**Material provided**
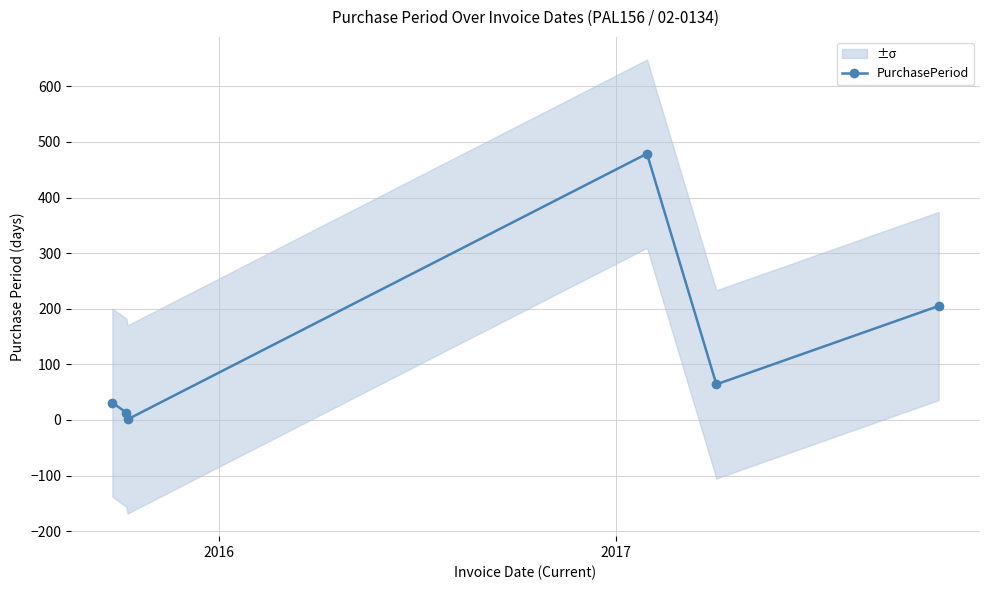

What is the maximum value for PurchasePeriod?

479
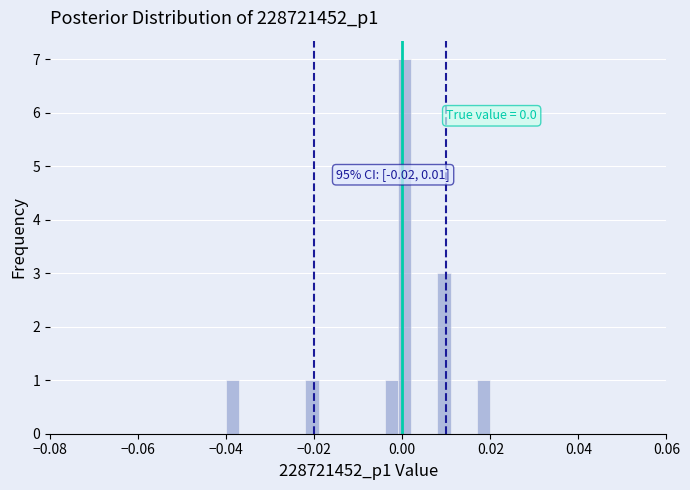

Around what value on the x-axis is the tallest bar? Give the approximate position of its centre, as read against the axis.

0.000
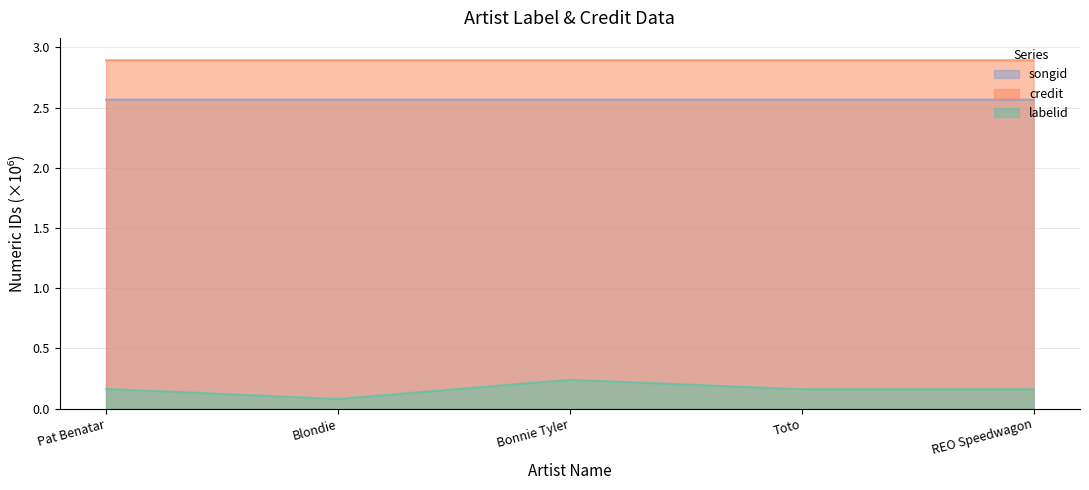

How many series are shown in this chart?

3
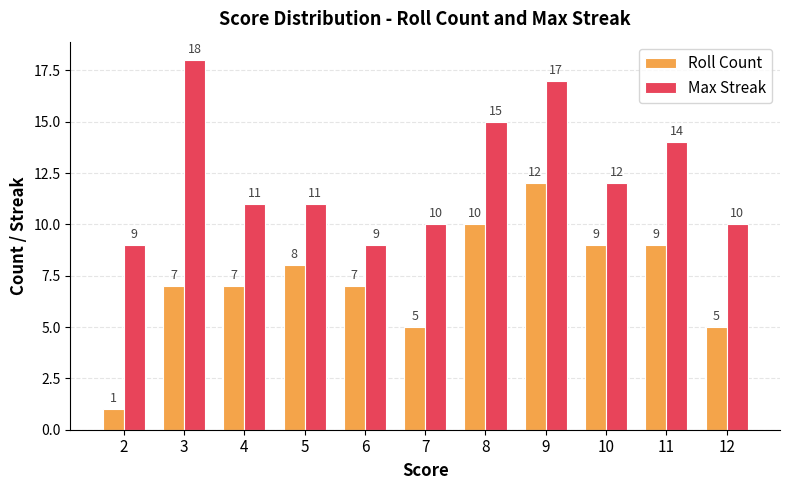

What are all the series names shown in the legend?

Roll Count, Max Streak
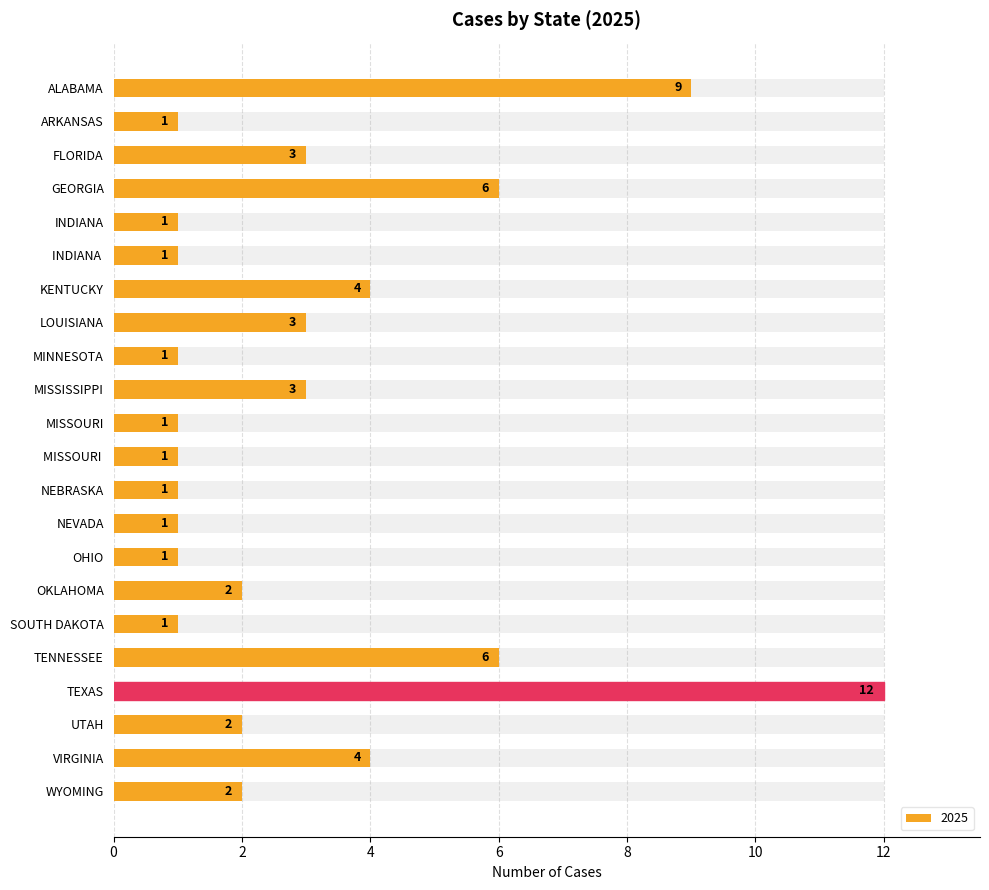

Where is the data nearest to the value 6?

GEORGIA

**Your assignment**
Rewrite all of the material above, changing every "series" to "data series" and keeping everything else the same. Omit the pictures.

**Answer for this exercise**
What is the maximum value for PurchasePeriod?

479

Around what value on the x-axis is the tallest bar? Give the approximate position of its centre, as read against the axis.

0.000

How many data series are shown in this chart?

3

What are all the data series names shown in the legend?

Roll Count, Max Streak

Where is the data nearest to the value 6?

GEORGIA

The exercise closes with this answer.